If you have followed through this far, the question is what mechanisms are permissable to begin this information return function. Well, as above, I see no reason for software license compliance to be restricted to text. If GPL code must be released online, it seems trivial to have compliance verification be part of the software, even included in init(). Indeed, for companies this compliance evaluation is seen as a much larger cost than actually releasing the code, that it is harder to determine what must be released and in what form than to actually do so. If, as part of instantiating the api the user needed to provide the address of the hosted code and a 3rd-party verifier's hash, that could be immediately performed, and on every instance. The host would be in on it, hosting the code and providing a fast hash verification while also producing license validation reports and use analytics.

I won't spend time addressing the various objections to this sort of information exchange beyond saying that in my view this exchange is much better than the continued under-valuation of open source.

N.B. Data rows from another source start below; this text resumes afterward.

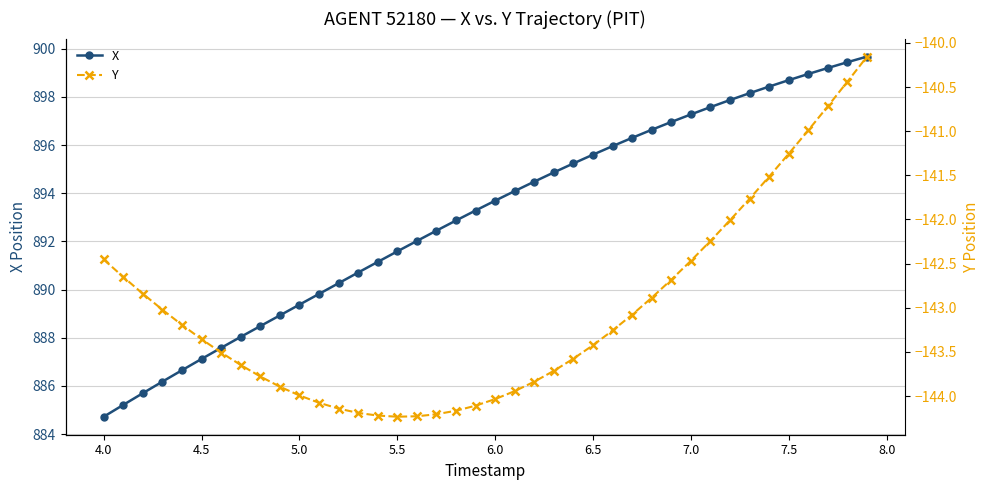

Which series has the widest spread of values?

X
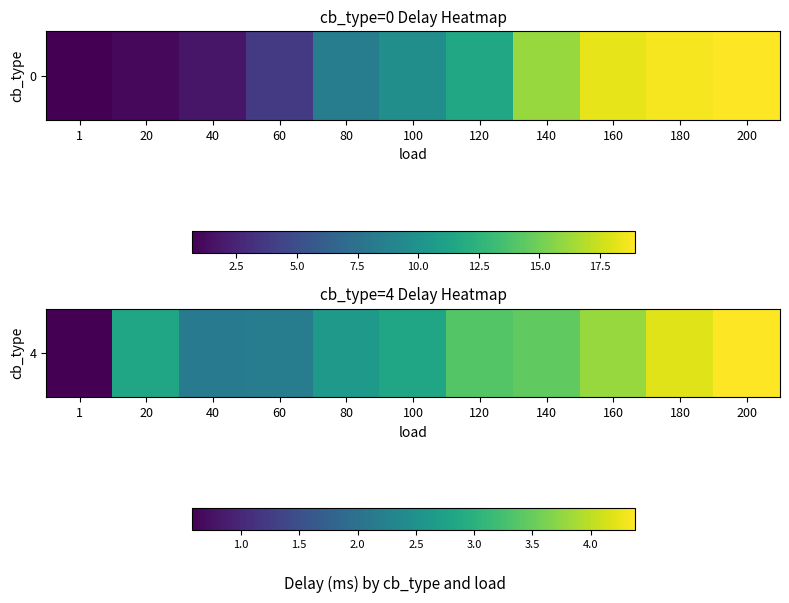

Rank the categories by value from lowest to highest.

1, 40, 60, 80, 20, 100, 120, 140, 160, 180, 200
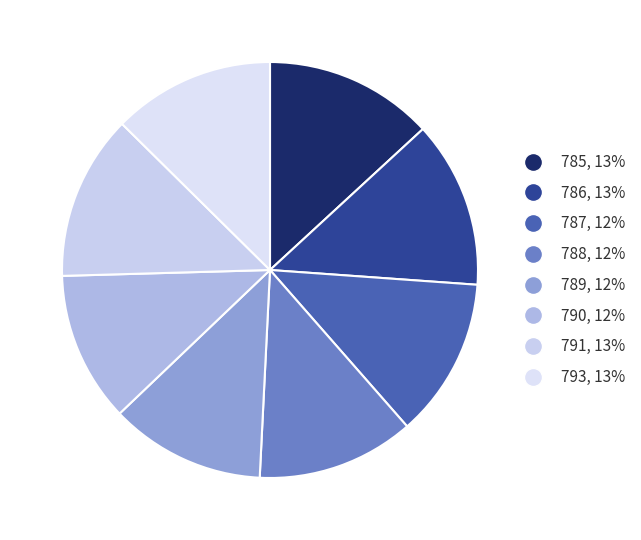

Count the number of slices in the pie.

8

Ok, so that's my opinion and thought. What am I doing about it? Well, here's a first attempt to solicit interest and assistance in creating an animator for Modelica result files. I'm pretty bandwidth-limited, but I have a bunch of related ideas that will hopefully make it up here or to Mechanomy at some point, in case you would like to [follow along]. I'd also welcome email, twitter, or other discussion on this and related topics.

Overall, I'm pretty convinced that the only way to improve things is to make problems more known and definite so that enough people can appreciate the solution. How we do this is a fundamental question to much of modern life.